**Task statement**. Apart from any images, the entries are to be output exactly.
++++++
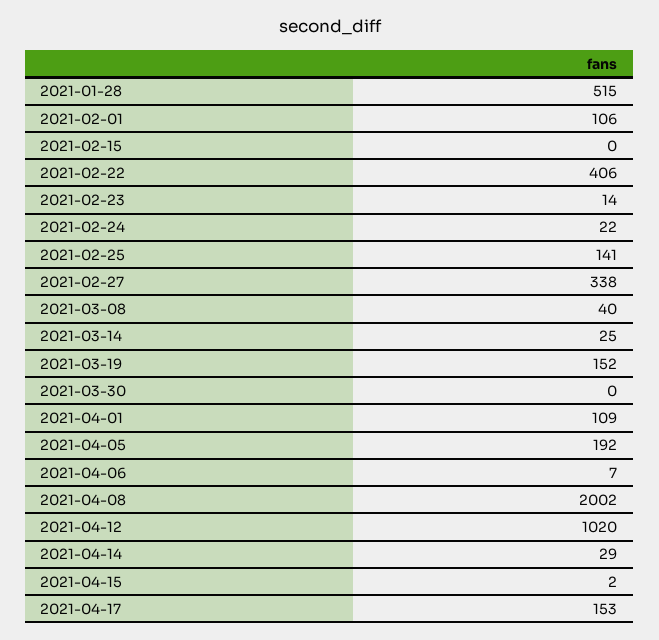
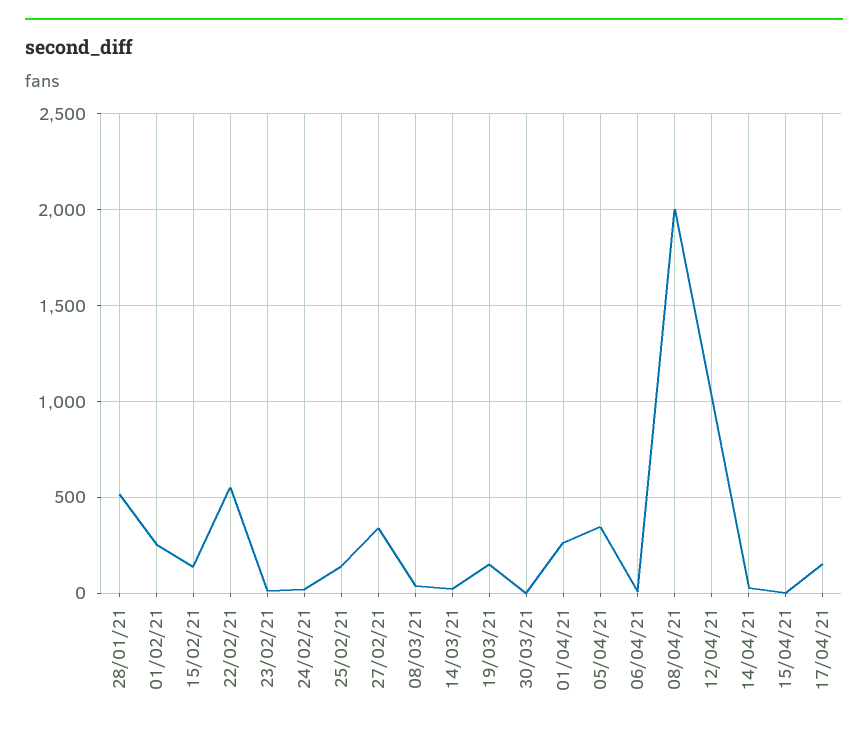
  {
    "2021-01-28": 515,
-   "2021-02-01": 106,
+   "2021-02-01": 250,
-   "2021-02-15": 0,
+   "2021-02-15": 150,
-   "2021-02-22": 406,
+   "2021-02-22": 550,
    "2021-02-23": 14,
    "2021-02-24": 22,
    "2021-02-25": 141,
    "2021-02-27": 338,
    "2021-03-08": 40,
    "2021-03-14": 25,
    "2021-03-19": 152,
    "2021-03-30": 0,
-   "2021-04-01": 109,
+   "2021-04-01": 250,
-   "2021-04-05": 192,
+   "2021-04-05": 350,
    "2021-04-06": 7,
    "2021-04-08": 2002,
    "2021-04-12": 1020,
    "2021-04-14": 29,
    "2021-04-15": 2,
    "2021-04-17": 153
  }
++++++
**Reply**.
  {
    "2021-01-28": 515,
-   "2021-02-01": 106,
+   "2021-02-01": 250,
-   "2021-02-15": 0,
+   "2021-02-15": 150,
-   "2021-02-22": 406,
+   "2021-02-22": 550,
    "2021-02-23": 14,
    "2021-02-24": 22,
    "2021-02-25": 141,
    "2021-02-27": 338,
    "2021-03-08": 40,
    "2021-03-14": 25,
    "2021-03-19": 152,
    "2021-03-30": 0,
-   "2021-04-01": 109,
+   "2021-04-01": 250,
-   "2021-04-05": 192,
+   "2021-04-05": 350,
    "2021-04-06": 7,
    "2021-04-08": 2002,
    "2021-04-12": 1020,
    "2021-04-14": 29,
    "2021-04-15": 2,
    "2021-04-17": 153
  }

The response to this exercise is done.